Concierge medicine a sign of trouble in family practices
NOVEMBER 1, 2013 – Has it really come to the point where your independent family doctor needs an extra retainer to survive?
Much as we hate to admit it, that may indeed be the case.
Medical practices, as everyone knows, are not created equal. In the U.S., specialists with extra years of training who heal injuries and cure diseases with surgical prowess and high-tech equipment command higher pay.
General practitioners, who promote wellness through prevention and getting to know patients as whole persons, earn less — much less. Insurors pay per procedure, not healthy outcomes, a system that penalizes family doctors who spend more time per visit when their patients need it.

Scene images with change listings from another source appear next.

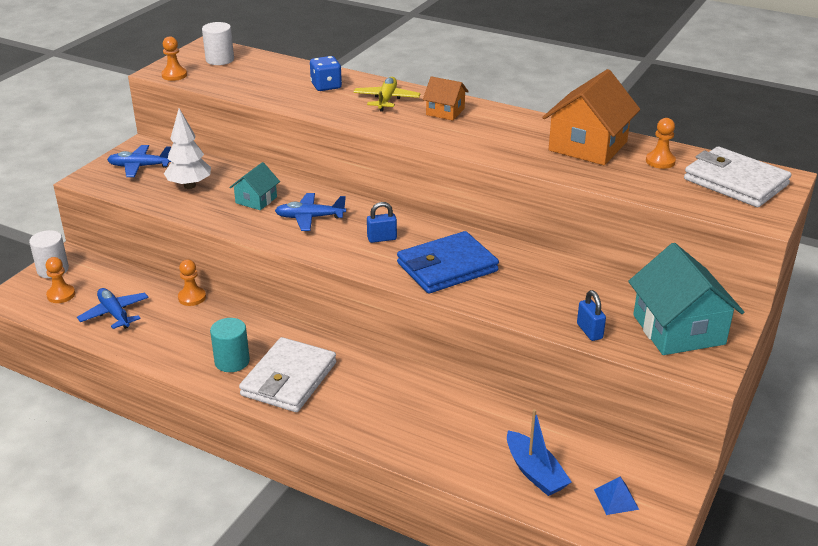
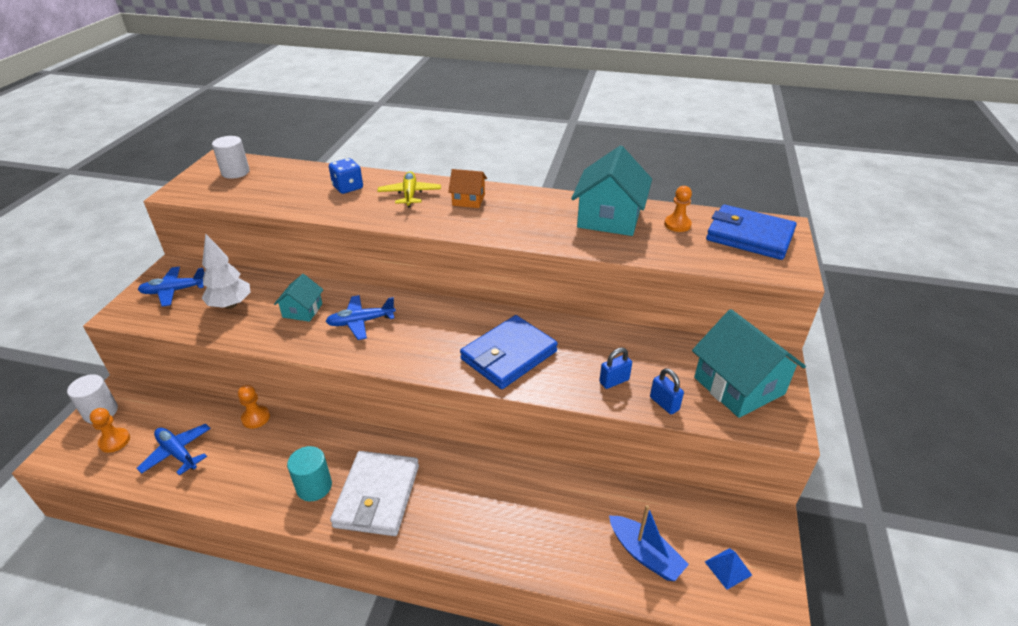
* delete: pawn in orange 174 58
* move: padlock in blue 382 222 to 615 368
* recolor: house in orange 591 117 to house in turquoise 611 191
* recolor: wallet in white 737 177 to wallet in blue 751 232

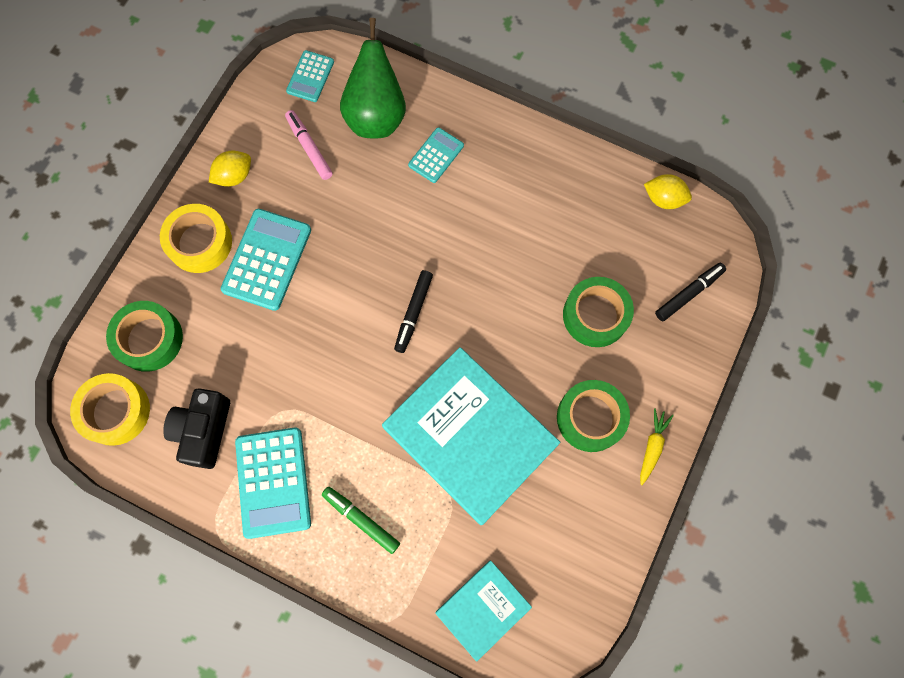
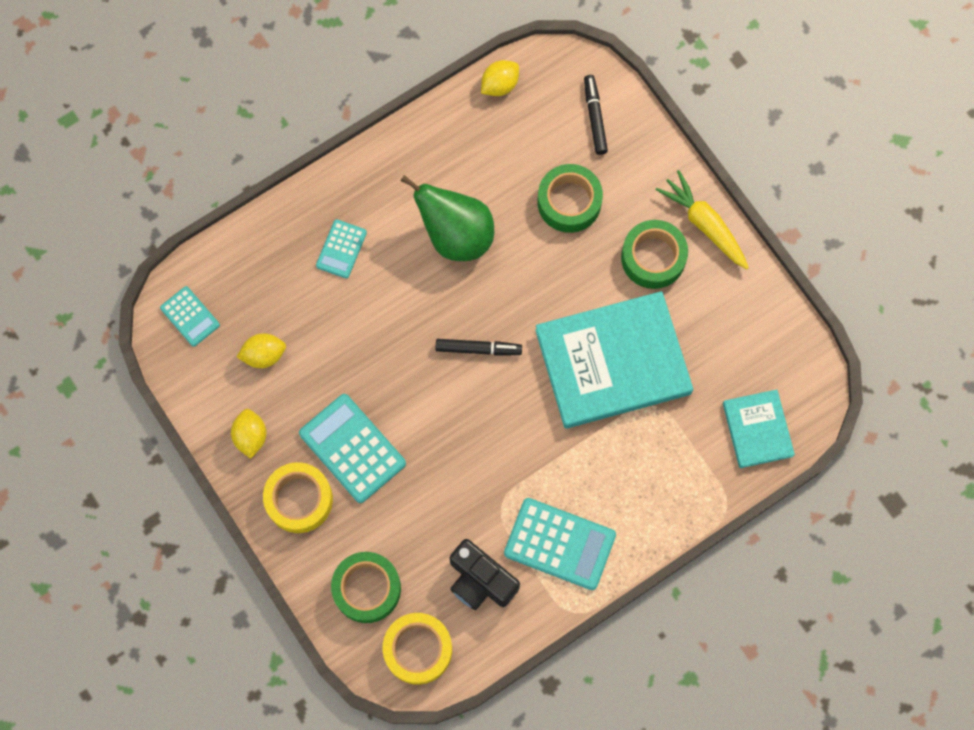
* replace: marker in pink 309 145 to lemon in yellow 261 350
* delete: marker in green 361 520
* move: pear in green 373 78 to 447 218
* rotate: marker in black 413 311 = 479 347 45 degrees counterclockwise
* rotate: calculator in turquoise 436 155 = 341 249 135 degrees counterclockwise
* resize: carrot in yellow 657 446 = 702 219 x1.67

But that was a tradeoff many were willing to make until the extra costs of computerized record-keeping, processing insurance claims and malpractice insurance ate up even the little profit they were making.
As we have reported, some family doctors have switched from solo to group practices or clinics. They let NACA or FMC or North Country Healthcare manage the insurance claims and pay the overhead while they concentrate on seeing patients.
But others have hit on a way to stay independent and even provide better care, albeit for a reduced number of patients and at a higher cost for each one of them. It is called “concierge” or personalized medicine, and Dr. Neal Mogk is one of the first GPs in Flagstaff to openly embrace it.
As Mogk told the Daily Sun, for an extra $600 a year, he will provide longer office visits, guarantee same-day visits for urgent problems, take patient calls 24/7 and even make house calls. The annual retainer allows him to reduce his patient roster to spend more time with each one while still paying his fixed overhead costs.
For patients who can afford the extra $50 a month on top of whatever insurance premiums, co-pays and deductibles they are paying, a concierge family practitioner might seem like just what the doctor has ordered. Even if you only need to see him twice a year, if both those occasions are emergencies that get you to the head of his appointment line and then off to see a specialist that same day, the $600 might be worth it.
But then there are those patients who want to stay with Mogk but either didn’t get their names in on time or feel they can’t afford it. He will make another non-concierge doctor in his office available to them — but it won’t be same, depending on how long they have been their doctor.
As for the community at large, it should be noted that if every family doctor imitated Mogk and cut their patient rosters, there might be a shortage of doctors for awhile. The group practices in town or those affiliated with the hospital and clinics would likely pick up the slack in time or more GPs might open practices.
Concierge medicine, however, is not that far off from the health maintenance organization model pioneered by the Kaiser clinics in California several decades ago. A set monthly fee covered most visits and procedures no matter how cheap or inexpensive they were. Patients weren’t guaranteed they would see the same doctor at each visit, but they weren’t limited in their visits and access to a range of wellness programs, either.
The extra fee that Mogk is charging is also divorced from the fee-per-procedure model and tied to a standard of care that Mogk believes will yield better outcomes for his patients. It’s just too bad that the system of health insurance in this country won’t pay based on that higher standard.
Family doctors who can survive only by scaling back their practices and charging more is not a formula for universally better care in a country where more and needier patients deserve just that kind of health care, not fewer.